「 地球をたがやす 」

「 無限の空 舞う鳥を目安に 」
(6月7日)
エルサルバドル郊外・ネハパ市へ向かうバスに乗り込んだ。車内では、
いつも左側に席を取る。バスは車体をガタガタと揺らせながら走る。
1時間ほどすると、民家を通り過ぎて開けた場所に出た。

小さな窓枠から、真っ青な空を見上げる。南北アメリカをつなぐ、地峡
のこの小さな国でも、空は無限に広がっている。地球の反対側に来た
という感覚はない。 空一面に黒ゴマをふったような光景が迫ってくる。
停留所はない。
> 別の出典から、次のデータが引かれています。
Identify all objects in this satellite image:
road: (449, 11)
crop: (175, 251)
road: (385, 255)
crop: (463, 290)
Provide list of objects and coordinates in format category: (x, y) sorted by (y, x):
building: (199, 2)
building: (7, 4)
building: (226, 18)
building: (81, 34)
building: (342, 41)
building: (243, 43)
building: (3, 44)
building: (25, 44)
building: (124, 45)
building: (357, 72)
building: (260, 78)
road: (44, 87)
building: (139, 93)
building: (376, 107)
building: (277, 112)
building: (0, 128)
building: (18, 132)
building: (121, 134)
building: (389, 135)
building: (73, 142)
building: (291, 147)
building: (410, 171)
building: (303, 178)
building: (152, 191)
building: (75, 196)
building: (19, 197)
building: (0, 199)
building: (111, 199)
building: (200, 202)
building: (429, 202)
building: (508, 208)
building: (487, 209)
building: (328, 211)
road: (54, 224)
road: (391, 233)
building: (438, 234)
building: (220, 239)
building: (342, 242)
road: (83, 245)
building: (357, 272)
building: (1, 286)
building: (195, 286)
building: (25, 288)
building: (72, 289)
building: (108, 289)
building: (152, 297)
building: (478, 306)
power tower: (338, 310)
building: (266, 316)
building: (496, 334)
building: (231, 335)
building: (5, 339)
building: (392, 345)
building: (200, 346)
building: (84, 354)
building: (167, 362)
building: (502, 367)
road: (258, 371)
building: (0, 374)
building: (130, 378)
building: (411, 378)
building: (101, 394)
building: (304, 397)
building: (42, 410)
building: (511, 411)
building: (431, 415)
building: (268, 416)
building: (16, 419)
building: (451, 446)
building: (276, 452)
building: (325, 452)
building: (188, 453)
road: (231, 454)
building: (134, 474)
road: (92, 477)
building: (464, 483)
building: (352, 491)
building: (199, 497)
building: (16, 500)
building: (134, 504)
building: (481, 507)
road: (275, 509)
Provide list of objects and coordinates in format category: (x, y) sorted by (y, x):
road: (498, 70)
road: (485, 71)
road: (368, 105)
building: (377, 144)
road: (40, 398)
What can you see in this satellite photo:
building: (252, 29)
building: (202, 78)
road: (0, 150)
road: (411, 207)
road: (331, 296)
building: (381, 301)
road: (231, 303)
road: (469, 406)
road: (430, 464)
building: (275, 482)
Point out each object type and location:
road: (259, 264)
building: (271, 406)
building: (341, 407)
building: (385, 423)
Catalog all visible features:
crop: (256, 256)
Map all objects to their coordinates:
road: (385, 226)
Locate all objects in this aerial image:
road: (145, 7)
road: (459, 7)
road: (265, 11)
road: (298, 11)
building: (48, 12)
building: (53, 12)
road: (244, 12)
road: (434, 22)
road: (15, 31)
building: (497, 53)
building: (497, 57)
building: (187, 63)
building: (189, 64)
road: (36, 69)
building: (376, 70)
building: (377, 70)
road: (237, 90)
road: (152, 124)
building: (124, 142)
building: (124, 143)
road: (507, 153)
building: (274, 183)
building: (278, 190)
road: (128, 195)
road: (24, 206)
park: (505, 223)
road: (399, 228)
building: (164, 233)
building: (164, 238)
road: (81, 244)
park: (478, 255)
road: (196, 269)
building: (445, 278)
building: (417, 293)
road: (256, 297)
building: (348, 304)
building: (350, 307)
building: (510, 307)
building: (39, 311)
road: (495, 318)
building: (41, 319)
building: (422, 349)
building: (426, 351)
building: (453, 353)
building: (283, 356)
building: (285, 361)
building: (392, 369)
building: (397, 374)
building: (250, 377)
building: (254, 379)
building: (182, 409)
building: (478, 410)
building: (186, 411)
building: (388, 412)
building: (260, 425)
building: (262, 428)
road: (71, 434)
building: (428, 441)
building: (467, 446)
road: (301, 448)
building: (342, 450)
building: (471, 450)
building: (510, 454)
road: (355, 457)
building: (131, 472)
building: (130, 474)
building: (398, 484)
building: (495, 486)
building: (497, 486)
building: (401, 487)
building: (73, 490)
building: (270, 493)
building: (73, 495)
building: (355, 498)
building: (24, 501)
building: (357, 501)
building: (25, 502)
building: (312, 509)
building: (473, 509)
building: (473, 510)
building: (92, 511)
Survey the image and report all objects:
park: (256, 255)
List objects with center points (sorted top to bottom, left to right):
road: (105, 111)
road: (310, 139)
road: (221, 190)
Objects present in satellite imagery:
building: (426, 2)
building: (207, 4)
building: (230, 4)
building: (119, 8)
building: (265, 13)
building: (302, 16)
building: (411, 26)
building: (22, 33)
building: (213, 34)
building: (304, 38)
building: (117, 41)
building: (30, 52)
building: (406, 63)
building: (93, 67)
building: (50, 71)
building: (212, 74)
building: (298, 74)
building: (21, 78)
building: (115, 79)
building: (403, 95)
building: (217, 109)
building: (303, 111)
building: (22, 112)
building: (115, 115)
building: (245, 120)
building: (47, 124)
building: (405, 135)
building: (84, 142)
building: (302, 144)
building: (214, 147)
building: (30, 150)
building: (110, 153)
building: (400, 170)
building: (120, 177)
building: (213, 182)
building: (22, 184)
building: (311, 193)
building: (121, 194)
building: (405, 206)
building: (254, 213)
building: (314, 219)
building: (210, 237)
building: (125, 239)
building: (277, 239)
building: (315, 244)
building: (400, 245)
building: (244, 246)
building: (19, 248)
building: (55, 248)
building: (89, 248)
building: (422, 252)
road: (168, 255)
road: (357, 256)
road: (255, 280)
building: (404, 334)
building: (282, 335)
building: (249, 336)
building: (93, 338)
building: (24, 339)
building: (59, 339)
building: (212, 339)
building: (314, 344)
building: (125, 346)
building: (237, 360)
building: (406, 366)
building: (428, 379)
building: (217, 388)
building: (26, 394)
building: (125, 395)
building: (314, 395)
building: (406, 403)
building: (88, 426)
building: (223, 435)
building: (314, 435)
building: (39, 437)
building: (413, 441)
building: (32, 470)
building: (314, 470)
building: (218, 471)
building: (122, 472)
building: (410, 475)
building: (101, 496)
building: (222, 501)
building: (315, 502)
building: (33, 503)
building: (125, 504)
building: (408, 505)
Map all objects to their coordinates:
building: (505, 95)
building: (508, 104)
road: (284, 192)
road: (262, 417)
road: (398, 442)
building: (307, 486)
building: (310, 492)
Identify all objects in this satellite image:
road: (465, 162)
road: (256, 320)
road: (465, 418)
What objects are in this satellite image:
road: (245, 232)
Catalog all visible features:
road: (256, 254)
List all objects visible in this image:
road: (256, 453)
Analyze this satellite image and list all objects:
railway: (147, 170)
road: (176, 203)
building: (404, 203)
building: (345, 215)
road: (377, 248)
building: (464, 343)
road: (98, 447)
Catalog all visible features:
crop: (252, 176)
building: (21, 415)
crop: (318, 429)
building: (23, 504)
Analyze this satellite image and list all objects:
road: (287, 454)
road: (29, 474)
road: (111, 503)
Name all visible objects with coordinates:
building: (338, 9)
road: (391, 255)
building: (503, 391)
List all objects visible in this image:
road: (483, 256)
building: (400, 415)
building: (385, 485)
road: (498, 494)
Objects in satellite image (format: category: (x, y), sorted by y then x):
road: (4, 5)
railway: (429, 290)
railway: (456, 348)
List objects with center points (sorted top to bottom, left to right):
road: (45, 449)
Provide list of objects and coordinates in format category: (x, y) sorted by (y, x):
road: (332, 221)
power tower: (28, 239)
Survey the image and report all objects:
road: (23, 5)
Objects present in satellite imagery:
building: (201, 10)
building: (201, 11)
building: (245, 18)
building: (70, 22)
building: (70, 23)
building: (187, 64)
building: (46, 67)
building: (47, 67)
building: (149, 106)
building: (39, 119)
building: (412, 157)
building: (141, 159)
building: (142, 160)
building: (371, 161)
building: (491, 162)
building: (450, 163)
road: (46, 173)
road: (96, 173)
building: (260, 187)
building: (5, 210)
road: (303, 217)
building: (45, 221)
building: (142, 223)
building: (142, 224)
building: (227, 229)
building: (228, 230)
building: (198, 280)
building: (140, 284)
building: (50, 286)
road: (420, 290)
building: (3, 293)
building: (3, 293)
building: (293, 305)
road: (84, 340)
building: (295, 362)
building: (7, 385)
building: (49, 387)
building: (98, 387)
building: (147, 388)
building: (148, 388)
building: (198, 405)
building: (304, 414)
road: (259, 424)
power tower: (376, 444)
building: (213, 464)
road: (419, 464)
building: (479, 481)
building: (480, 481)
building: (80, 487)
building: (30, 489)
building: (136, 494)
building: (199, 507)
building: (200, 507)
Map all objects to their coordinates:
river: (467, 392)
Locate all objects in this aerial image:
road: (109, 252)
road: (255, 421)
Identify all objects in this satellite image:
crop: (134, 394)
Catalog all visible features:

下車する地点は、その黒ゴマを目安に、自分で判断
するのだ。目を凝らしていると、空にちらばった黒い点は、風に舞う、
数え切れないくらいの鳥の姿であることがわかってくる。
降車地点になると、胸の鼓動が高まる。「行くか、戻るか」。一瞬、躊躇
する。1週間近く通って慣れているはずなのに、このためらいは何なの
だろうか。バスの天井を思いっきり手で叩く。

「アキ!(ここで!)」
運転手に下りる合図をする。
人目を避けるように、脇道を歩く。くるぶしまで厚手の革で覆われた
靴は、白い土ぼこりを舞上げる。ちょっと立ち止まり、靴のひもを締め
直す。同時に、空を見上げて緩んだ心をギュッと引き締める。
今日は直接現場に入らず、空に舞う鳥のように、ここの現状を俯瞰して
みよう。

「ごみ捨て場で働く人びと」。そのイメージに、多くの人はフィリピンを
重ねる。だが、地球の反対側の地にも、同じ状況がある。10 年近い
歳月、変わらぬ光景を目にしてきた。これが貧困の現状だと表現しても、
何も解決にならない。その背景に何があるのか。再び、空を見上げる。
鳥に答えを求めても、もちろん答えてくれない。